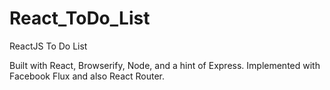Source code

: # React_ToDo_List
ReactJS To Do List

Built with React, Browserify, Node, and a hint of Express. Implemented with Facebook Flux and also React Router.
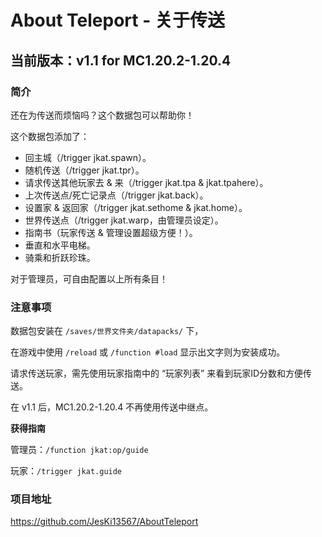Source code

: # About Teleport - 关于传送
## 当前版本：v1.1 for MC1.20.2-1.20.4
### 简介
还在为传送而烦恼吗？这个数据包可以帮助你！

这个数据包添加了：

- 回主城（/trigger jkat.spawn）。
- 随机传送（/trigger jkat.tpr）。
- 请求传送其他玩家去 & 来（/trigger jkat.tpa & jkat.tpahere）。
- 上次传送点/死亡记录点（/trigger jkat.back）。
- 设置家 & 返回家（/trigger jkat.sethome & jkat.home）。
- 世界传送点（/trigger jkat.warp，由管理员设定）。
- 指南书（玩家传送 & 管理设置超级方便！）。
- 垂直和水平电梯。
- 骑乘和折跃珍珠。

对于管理员，可自由配置以上所有条目！

### 注意事项

数据包安装在 `/saves/世界文件夹/datapacks/` 下，

在游戏中使用 `/reload` 或 `/function #load` 显示出文字则为安装成功。

请求传送玩家，需先使用玩家指南中的 “玩家列表” 来看到玩家ID分数和方便传送。

在 v1.1 后，MC1.20.2-1.20.4 不再使用传送中继点。

**获得指南**

管理员：`/function jkat:op/guide`

玩家：`/trigger jkat.guide`

### 项目地址

https://github.com/JesKi13567/AboutTeleport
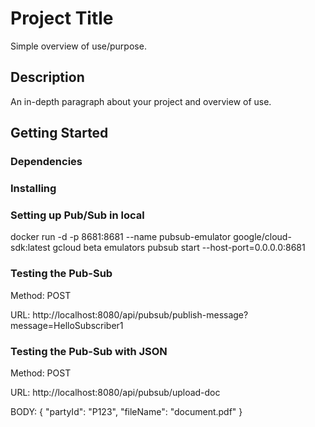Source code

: # Project Title

Simple overview of use/purpose.

## Description

An in-depth paragraph about your project and overview of use.

## Getting Started

### Dependencies

### Installing

### Setting up Pub/Sub in local

docker run -d -p 8681:8681 --name pubsub-emulator google/cloud-sdk:latest gcloud beta emulators pubsub start --host-port=0.0.0.0:8681


### Testing the Pub-Sub

Method: POST

URL: http://localhost:8080/api/pubsub/publish-message?message=HelloSubscriber1

### Testing the Pub-Sub with JSON

Method: POST

URL: http://localhost:8080/api/pubsub/upload-doc

BODY:
{
"partyId": "P123",
"fileName": "document.pdf"
}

What you need to do
Copy every entry above character for character, leaving the pictures out of your answer.

Output for this exercise
Source code

: # React_ToDo_List
ReactJS To Do List

Built with React, Browserify, Node, and a hint of Express. Implemented with Facebook Flux and also React Router.
Source code

: # About Teleport - 关于传送
## 当前版本：v1.1 for MC1.20.2-1.20.4
### 简介
还在为传送而烦恼吗？这个数据包可以帮助你！

这个数据包添加了：

- 回主城（/trigger jkat.spawn）。
- 随机传送（/trigger jkat.tpr）。
- 请求传送其他玩家去 & 来（/trigger jkat.tpa & jkat.tpahere）。
- 上次传送点/死亡记录点（/trigger jkat.back）。
- 设置家 & 返回家（/trigger jkat.sethome & jkat.home）。
- 世界传送点（/trigger jkat.warp，由管理员设定）。
- 指南书（玩家传送 & 管理设置超级方便！）。
- 垂直和水平电梯。
- 骑乘和折跃珍珠。

对于管理员，可自由配置以上所有条目！

### 注意事项

数据包安装在 `/saves/世界文件夹/datapacks/` 下，

在游戏中使用 `/reload` 或 `/function #load` 显示出文字则为安装成功。

请求传送玩家，需先使用玩家指南中的 “玩家列表” 来看到玩家ID分数和方便传送。

在 v1.1 后，MC1.20.2-1.20.4 不再使用传送中继点。

**获得指南**

管理员：`/function jkat:op/guide`

玩家：`/trigger jkat.guide`

### 项目地址

https://github.com/JesKi13567/AboutTeleport
Source code

: # Project Title

Simple overview of use/purpose.

## Description

An in-depth paragraph about your project and overview of use.

## Getting Started

### Dependencies

### Installing

### Setting up Pub/Sub in local

docker run -d -p 8681:8681 --name pubsub-emulator google/cloud-sdk:latest gcloud beta emulators pubsub start --host-port=0.0.0.0:8681


### Testing the Pub-Sub

Method: POST

URL: http://localhost:8080/api/pubsub/publish-message?message=HelloSubscriber1

### Testing the Pub-Sub with JSON

Method: POST

URL: http://localhost:8080/api/pubsub/upload-doc

BODY:
{
"partyId": "P123",
"fileName": "document.pdf"
}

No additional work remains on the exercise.